The bi-plane used twin 20.3-liter 350hp Rolls-Royce Eagle VIII engines, which allowed it to achieve an average speed of 115mph over the arduous 1880-mile journey, and this is how the name for this new Collection was derived. The trip was fraught with difficulties, the radio and navigation instruments failed soon after take off and it was only thanks to the extraordinary skills of Brown as a navigator that they managed to find their way to the Irish coast. “I do not know what we should most admire—their audacity, determination, skill, science, their airplane, their Rolls-Royce engines—or their good fortune,” commented Sir Winston Churchill at the pair’s unprecedented achievement.
The Rolls-Royce engines were indeed almost the only components that performed faultlessly throughout the journey despite the extreme weather conditions they experienced. The Wraith Eagle VIII Collection cars feature many references to this momentous flight as Torsten Müller-Ötvös, chief executive of Rolls-Royce Motor Cars, commented: “Wraith Eagle VIII is at once an object of desire; an homage to heroes and a protagonist to today’s visionaries. This Rolls-Royce Collection demonstrates the extraordinary skill of our Bespoke Collective at the Home of Rolls-Royce in Goodwood. Bespoke remains the jewel in the crown of the marque, creating luxury items that defy the trend of mass luxury manufacturers using ‘tick-box’ options to answer customer demand.”

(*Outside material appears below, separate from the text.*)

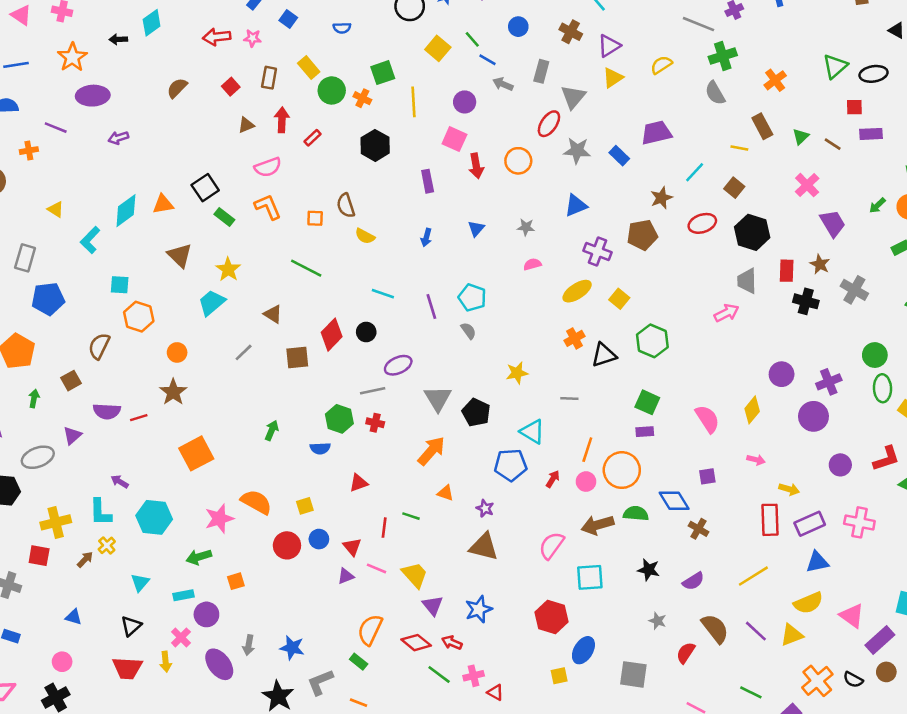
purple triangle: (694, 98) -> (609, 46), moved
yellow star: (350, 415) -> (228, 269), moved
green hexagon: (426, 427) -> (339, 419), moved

These limited-edition Gunmetal and Selby Grey Wraiths truly do feature an impressive array of bespoke features, from the brass trim components throughout the cabin that bring to mind the brass sextant so central to the flight’s success to the starlight headliner, which features 1183 fibers showing the celestial arrangement at the time of the flight in 1919.
Then there is the intricately-crafted dashboard clock, which features an iced background and glows a faint green during the night in homage to the instruments that froze at high altitudes and the poor conditions experienced during the flight. With such a limited production run planned, these special Wraith models are sure to become sought-after in the years to come, and maybe their owners will still use them for long cross-continent trips that evoke the adventuring spirit of the men they were built to honor.